== Work instruction ==
Rewrite the records between the lines holding "True or false: Peak" and "Does any single", inclusive, swapping "slice" for "wedge" and keeping everything else the same. Leave the pictures out.

Dataset extract START

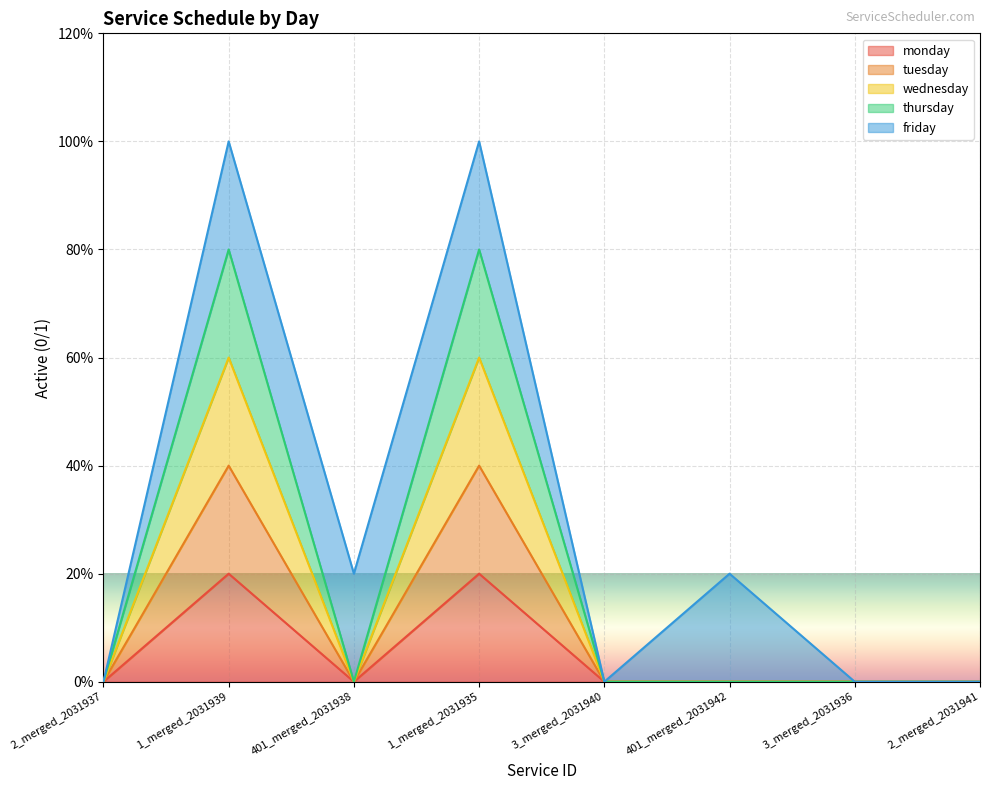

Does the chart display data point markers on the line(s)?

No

Dataset extract END
Dataset extract START

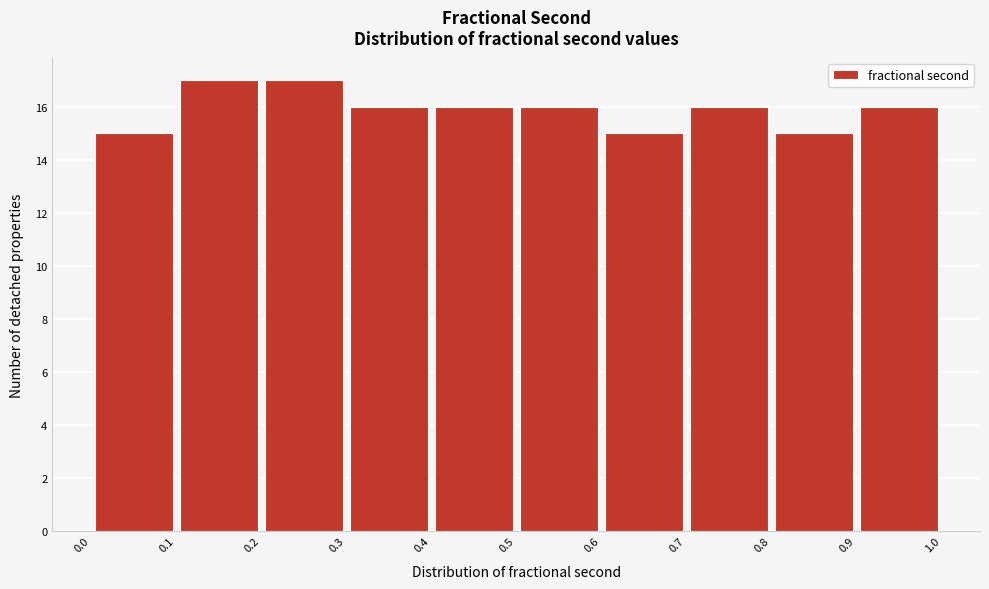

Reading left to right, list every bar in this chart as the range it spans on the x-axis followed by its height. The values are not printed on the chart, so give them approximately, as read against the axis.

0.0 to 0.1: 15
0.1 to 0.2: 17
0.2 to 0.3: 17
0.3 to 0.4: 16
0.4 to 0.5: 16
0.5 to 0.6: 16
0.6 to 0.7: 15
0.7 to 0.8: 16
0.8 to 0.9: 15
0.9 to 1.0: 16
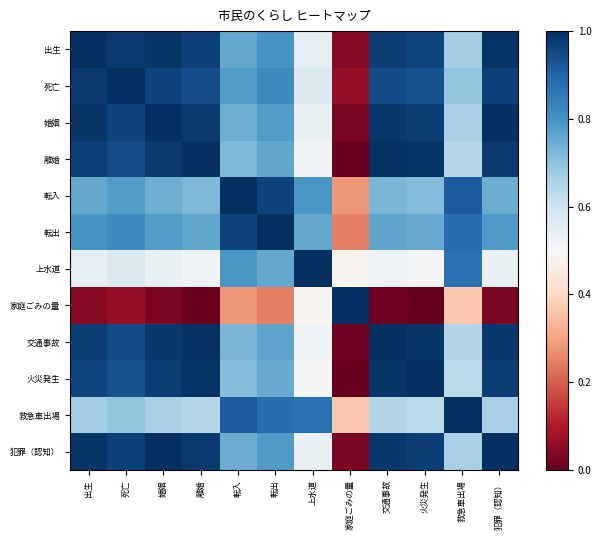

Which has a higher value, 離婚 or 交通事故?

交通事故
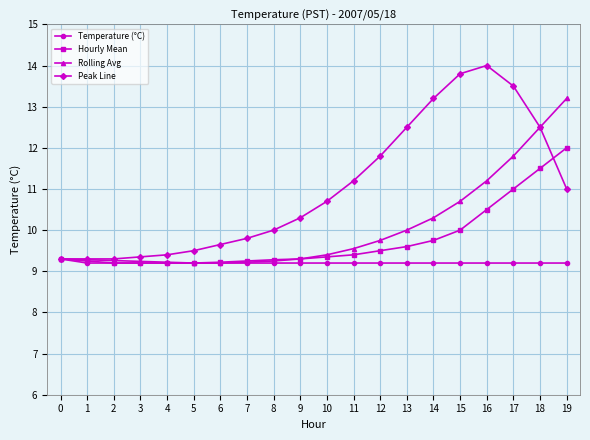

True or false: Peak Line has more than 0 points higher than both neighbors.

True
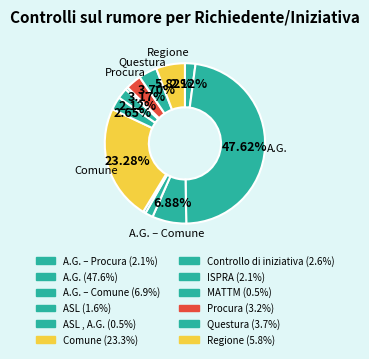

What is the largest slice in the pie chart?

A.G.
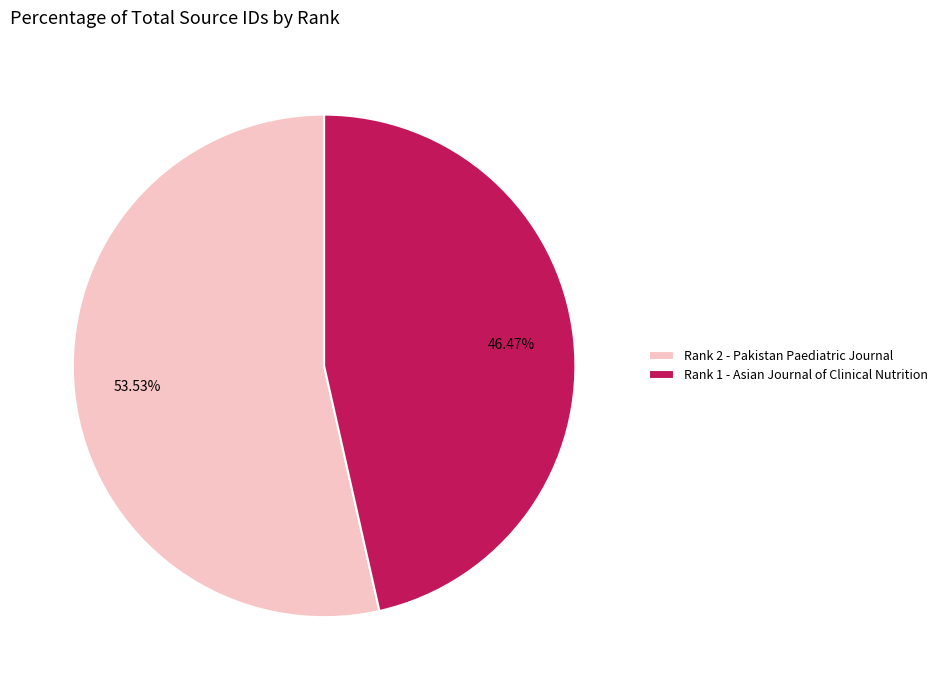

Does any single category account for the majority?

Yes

Dataset extract END
Dataset extract START

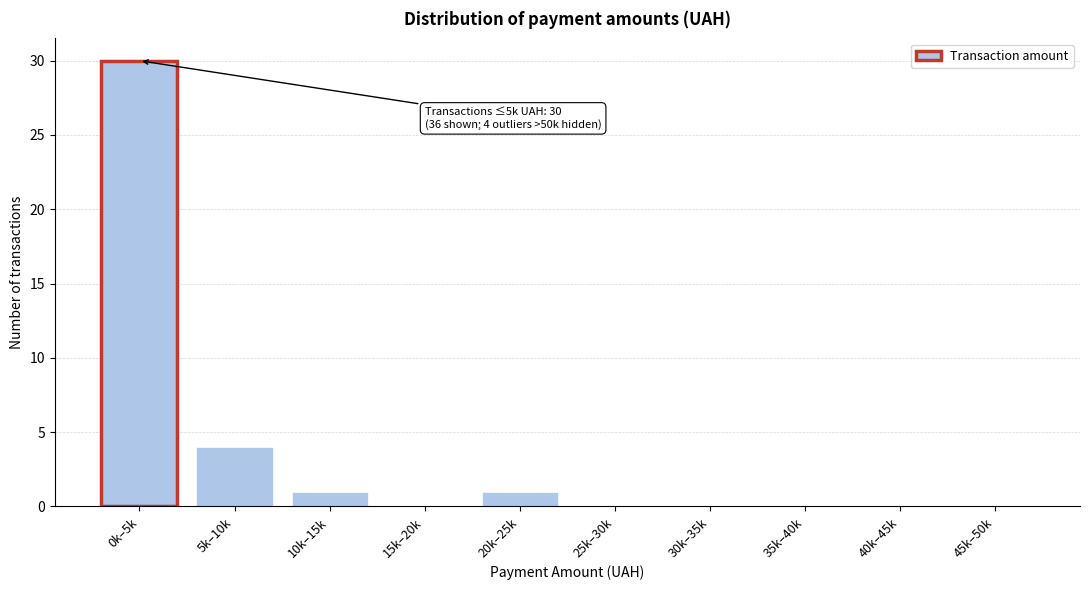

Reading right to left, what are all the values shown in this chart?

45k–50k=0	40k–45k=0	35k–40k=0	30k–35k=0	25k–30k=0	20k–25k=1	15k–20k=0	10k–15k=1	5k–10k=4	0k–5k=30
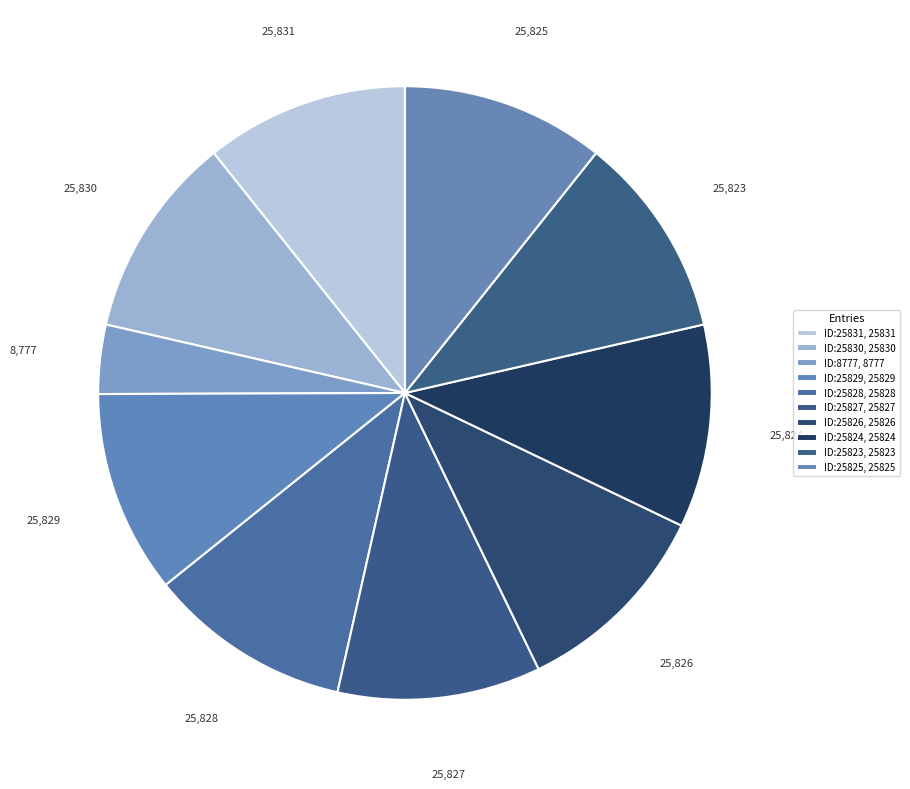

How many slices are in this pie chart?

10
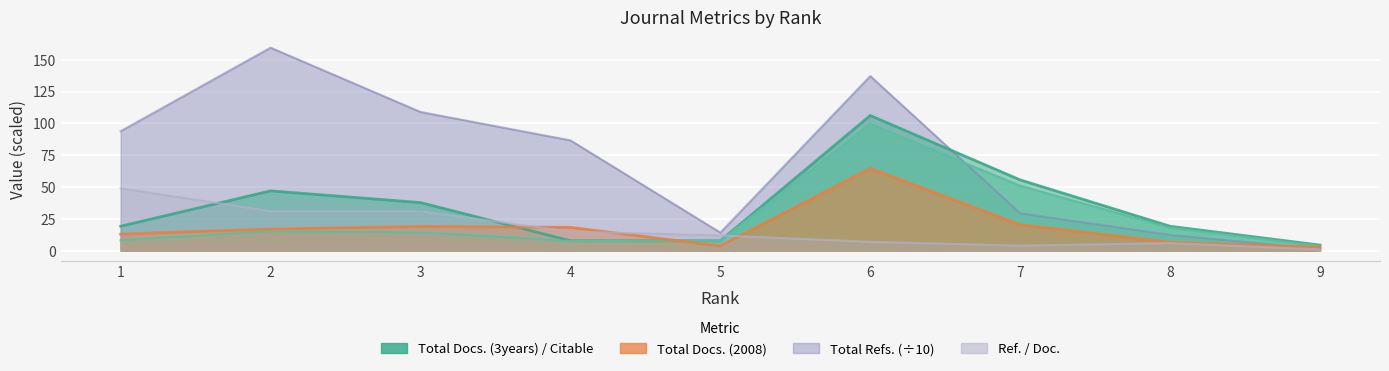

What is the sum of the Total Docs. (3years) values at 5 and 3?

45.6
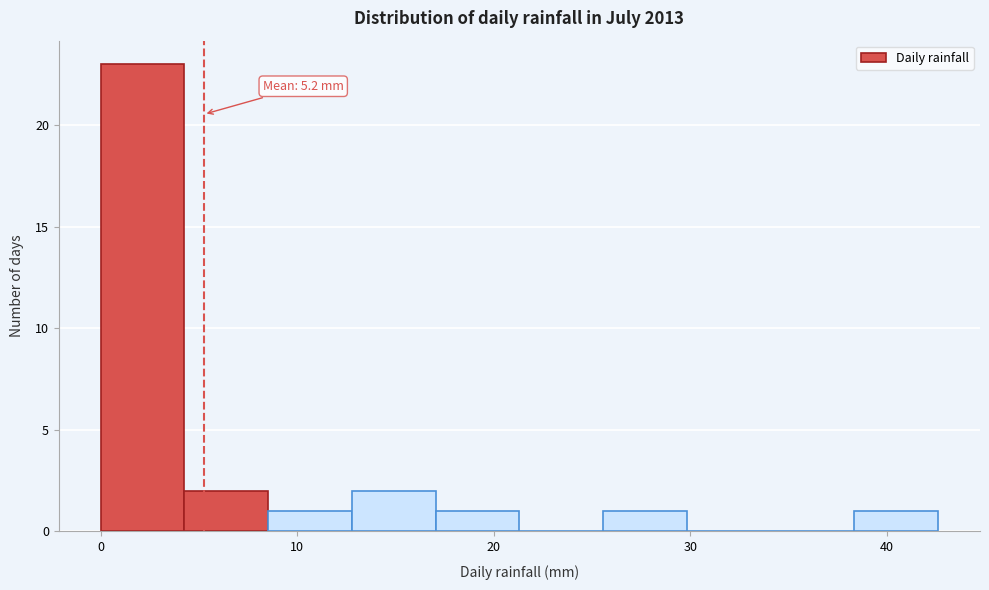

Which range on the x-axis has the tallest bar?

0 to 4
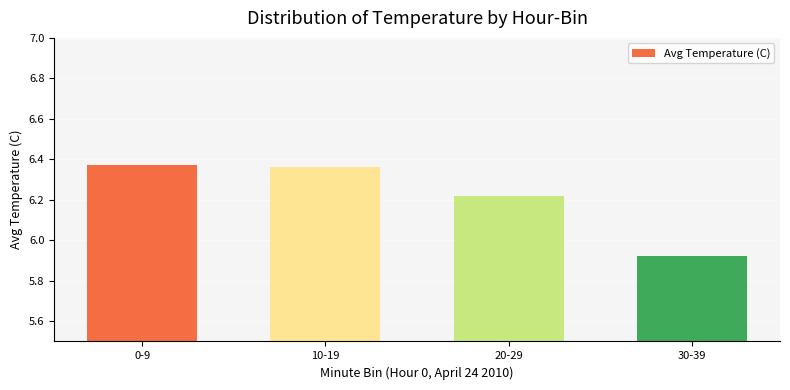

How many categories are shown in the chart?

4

Dataset extract END

== Result below ==
True or false: Peak Line has more than 0 points higher than both neighbors.

True

What is the largest wedge in the pie chart?

A.G.

Does any single category account for the majority?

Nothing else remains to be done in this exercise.